◆ SELECTED EXCERPT

_ _ _ _

To ensure the calculation uses as little resources as possible and to achieve high frame rates there are two methods how to handle the data. Here we explain the most important configurations and the usage of the software features.

If only one of the polarization formats (AOP, DOLP or ADOLP) is needed for an application it is best to use a single-part image object. The single-part image object contains exactly one image.

    // Acquire an image to a buffer
BGAPI2::Buffer* pBufferFilled = pDataStream->GetFilledBuffer(1000);
bo_uint width = static_cast<bo_uint>(pBufferFilled->GetWidth());
bo_uint height = static_cast<bo_uint>(pBufferFilled->GetHeight());
void* pImageData = pBufferFilled->GetMemPtr();
bo_uint64 imageDataSize = pBufferFilled->GetMemSize();

// Create an Image object using the ImageProcessor
pImageProcessor = new BGAPI2::ImageProcessor();
pImage = pImageProcessor->CreateImage(bufferWidth, bufferHeight, "BaumerPolarized8", pImageData, imageDataSize);
// or
pImage->Init(bufferWidth, bufferHeight, "BaumerPolarized8", pImageData, imageDataSize);

// Enable all polarized formats (AOP, DOLP, ADOLP, Intensity)
BGAPI2::Node* pCompSelector = pImage->GetNode("ComponentSelector");
BGAPI2::NodeMap*pComponents = pCompSelector->GetEnumNodeList();
for (bo_uint64 i = 0; i < pComponents->GetNodeCount(); i++)
{
pCompSelector->SetInt(i);
pImage->GetNode("ComponentEnable")->SetBool( true );
}

// Calculate all the polarization formats from the raw image to a multi-part Image object.
BGAPI2::Image* pMultiPartImage = pImageProcessor->CreateTransformedImage(pImage, "Mono8");

// Get necessary information about each multi-part
BGAPI2::Node* pComponentSelector = pMultiPartImage->GetNode("ComponentSelector");
BGAPI2::Node* pComponentEnable = pMultiPartImage->GetNode("ComponentEnable");
BGAPI2::Node* pComponentOffset = pMultiPartImage->GetNode("ComponentOffset");
BGAPI2::Node* pComponentLength = pMultiPartImage->GetNode("ComponentLength");
const void* const pImageBuffer = pMultiPartImage->GetBuffer();

// Loop through the multi-part Image object to extract all the parts
for (std::set<std::string>::const_iterator it = sComponents.begin(); it != sComponents.end(); it++)
{
pComponentSelector->SetValue(it->c_str());

std::string sComponent = pComponentSelector->GetValue().get();

if (pComponentEnable->GetBool()) {
bo_uint64 partLength = pComponentLength->GetInt();
BGAPI2::Image* pComponent = NULL;
if (partLength > 0)
{
// Part is valid
bo_uint64 partOffset = pComponentOffset->GetInt();
pComponent = pImageProcessor->CreateImage(width, height, "Mono8"

_ _ _ _

◆ PROBLEMS TO WORK ON
• 1. Reproduce the passage of the polarization excerpt from "To ensure the" up to and including "exactly one image.".
• 2. Answer these questions using the polarization excerpt:
(a) Which three polarization formats are listed as the choices for a single-part image object?
(b) What format string is passed to CreateImage when the Image object is created from the buffer?
(c) What format string is passed to CreateTransformedImage to produce the multi-part Image object?

(Stored data)

_ _ _ _

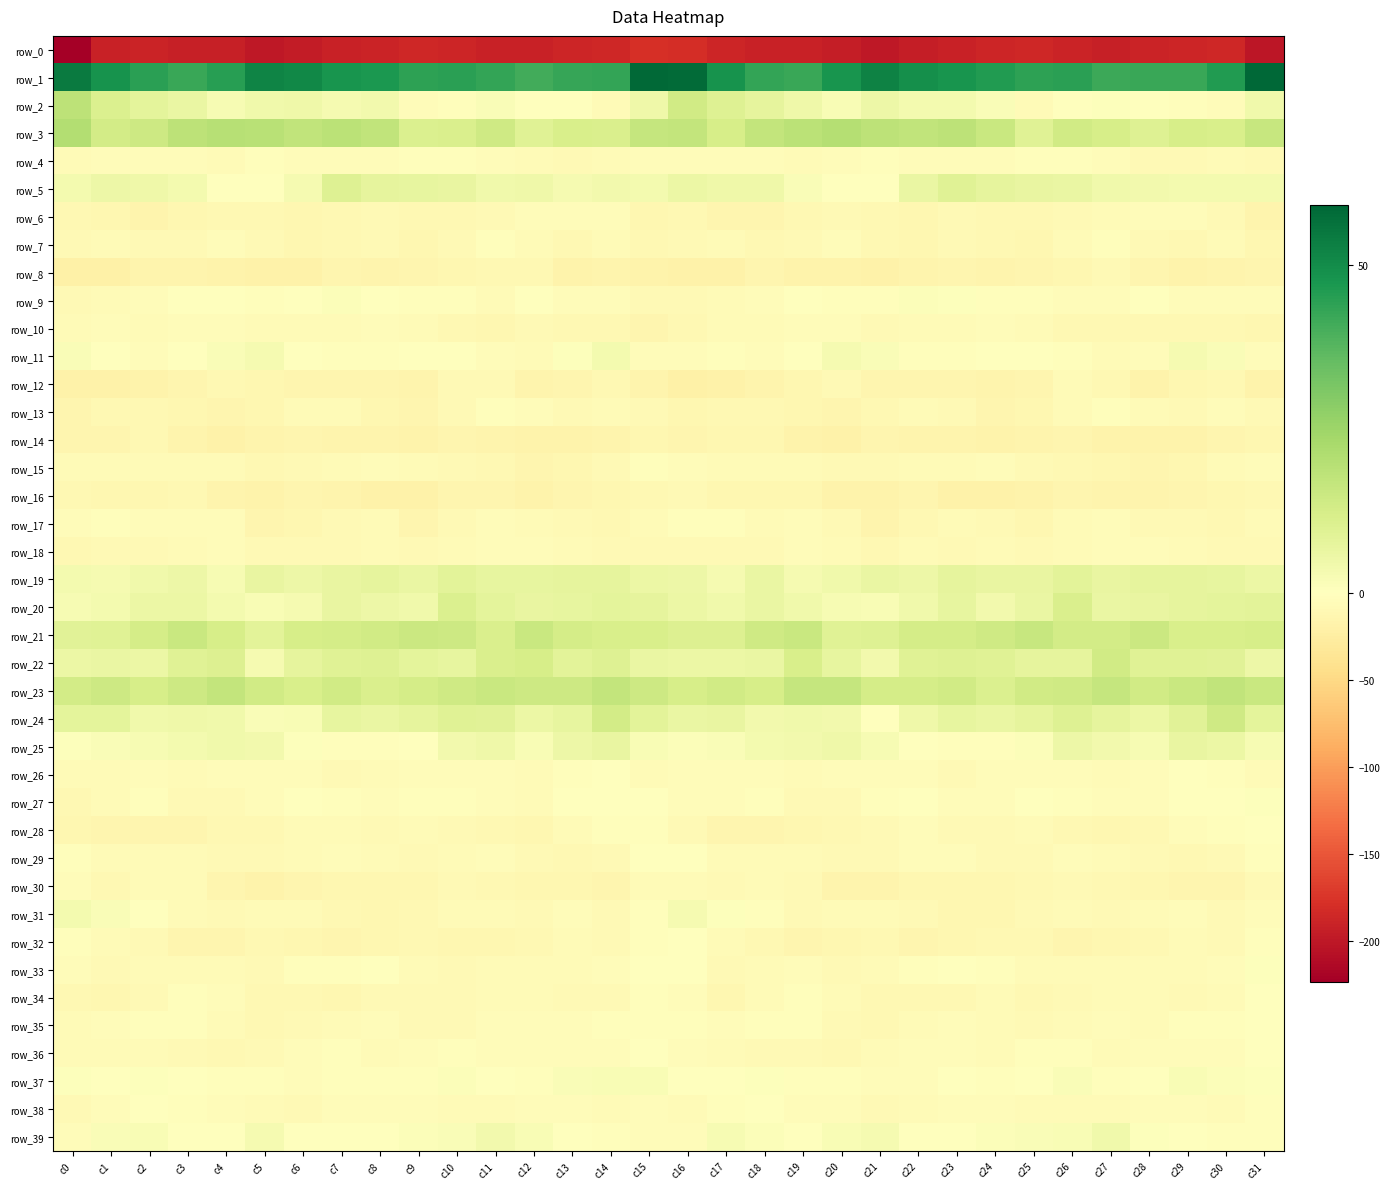

Rank the series by their maximum value, from lowest to highest.

row_0, row_14, row_8, row_16, row_12, row_30, row_6, row_18, row_10, row_15, row_13, row_7, row_17, row_4, row_34, row_28, row_26, row_35, row_29, row_36, row_38, row_32, row_33, row_27, row_9, row_37, row_11, row_31, row_39, row_25, row_19, row_5, row_20, row_22, row_24, row_21, row_23, row_2, row_3, row_1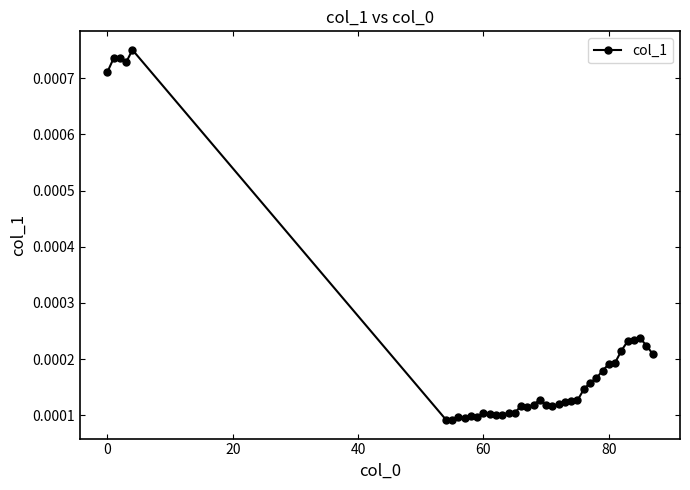

True or false: there are more than 2 points higher than both neighbors.

True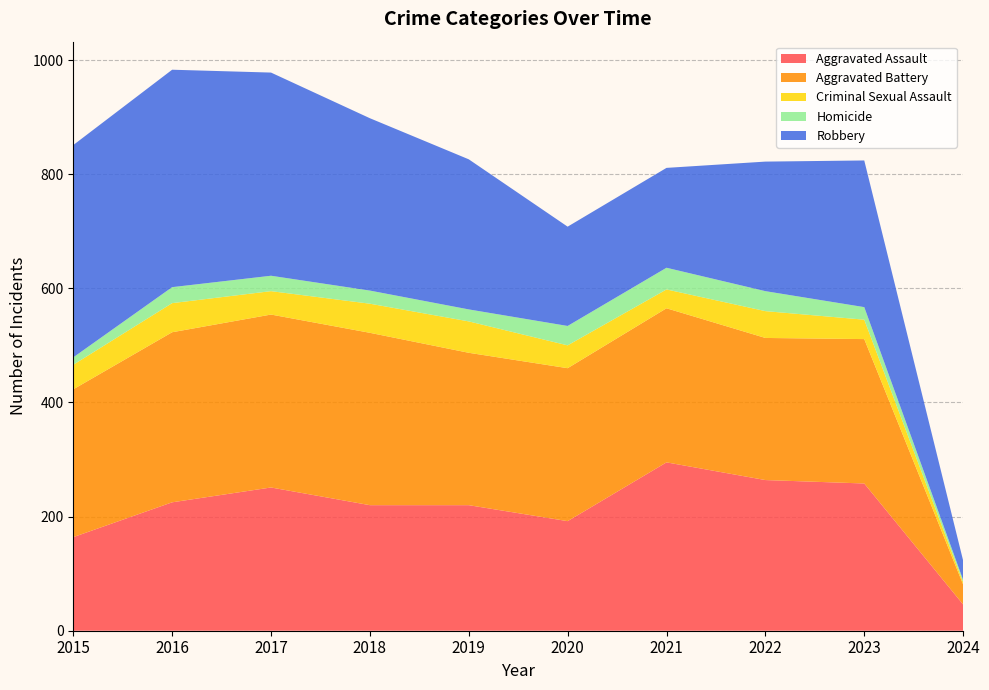

Reading right to left, extract all data points from this chart.

Aggravated Assault: 46	258	264	295	192	220	220	251	225	164
Aggravated Battery: 35	253	249	270	268	267	302	303	298	259
Criminal Sexual Assault: 4	34	47	33	40	55	51	41	51	43
Homicide: 4	22	35	38	34	21	23	27	28	13
Robbery: 34	257	227	175	174	263	302	356	381	372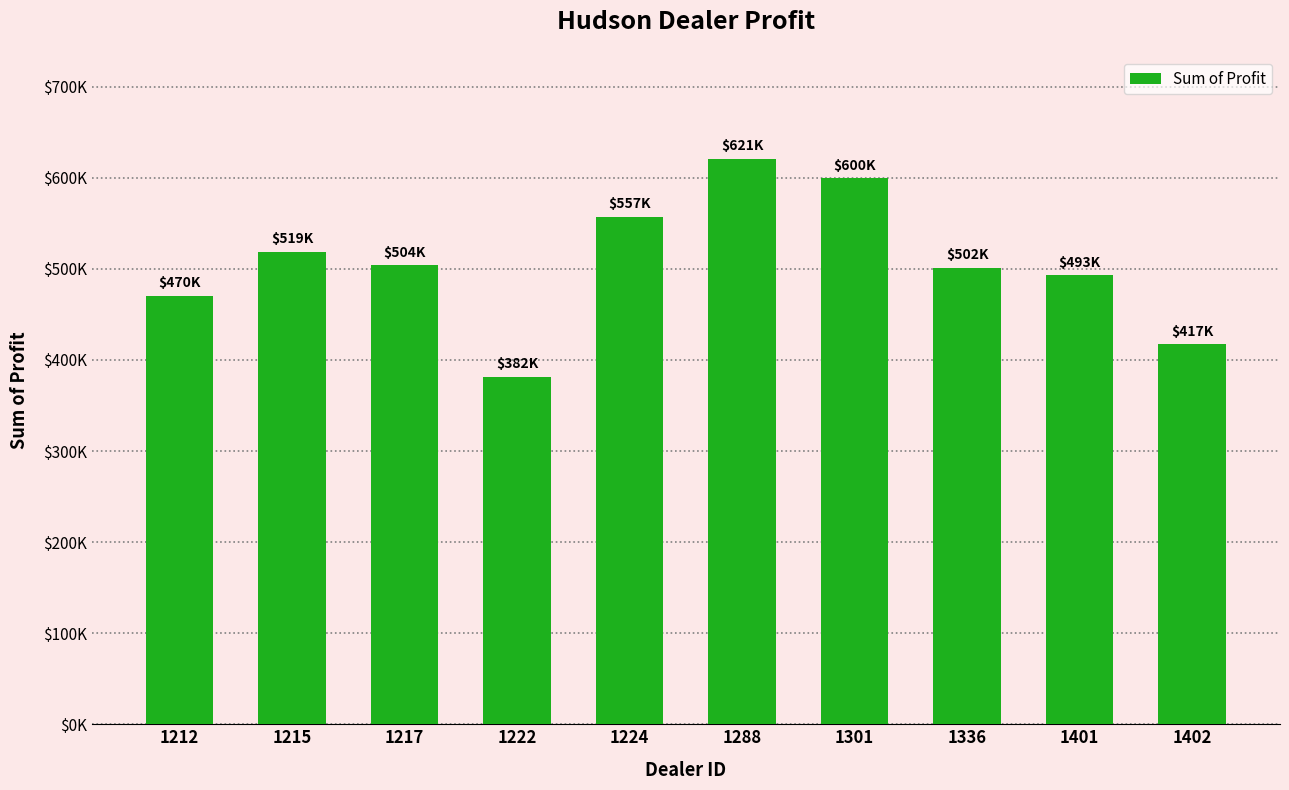

What is the value of the 7th bar from the left?

599561.8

_ _ _ _

◆ ANSWERS TO THE EXERCISES
• 1.
To ensure the calculation uses as little resources as possible and to achieve high frame rates there are two methods how to handle the data. Here we explain the most important configurations and the usage of the software features.

If only one of the polarization formats (AOP, DOLP or ADOLP) is needed for an application it is best to use a single-part image object. The single-part image object contains exactly one image.

• 2.
(a) AOP, DOLP and ADOLP
(b) "BaumerPolarized8"
(c) "Mono8"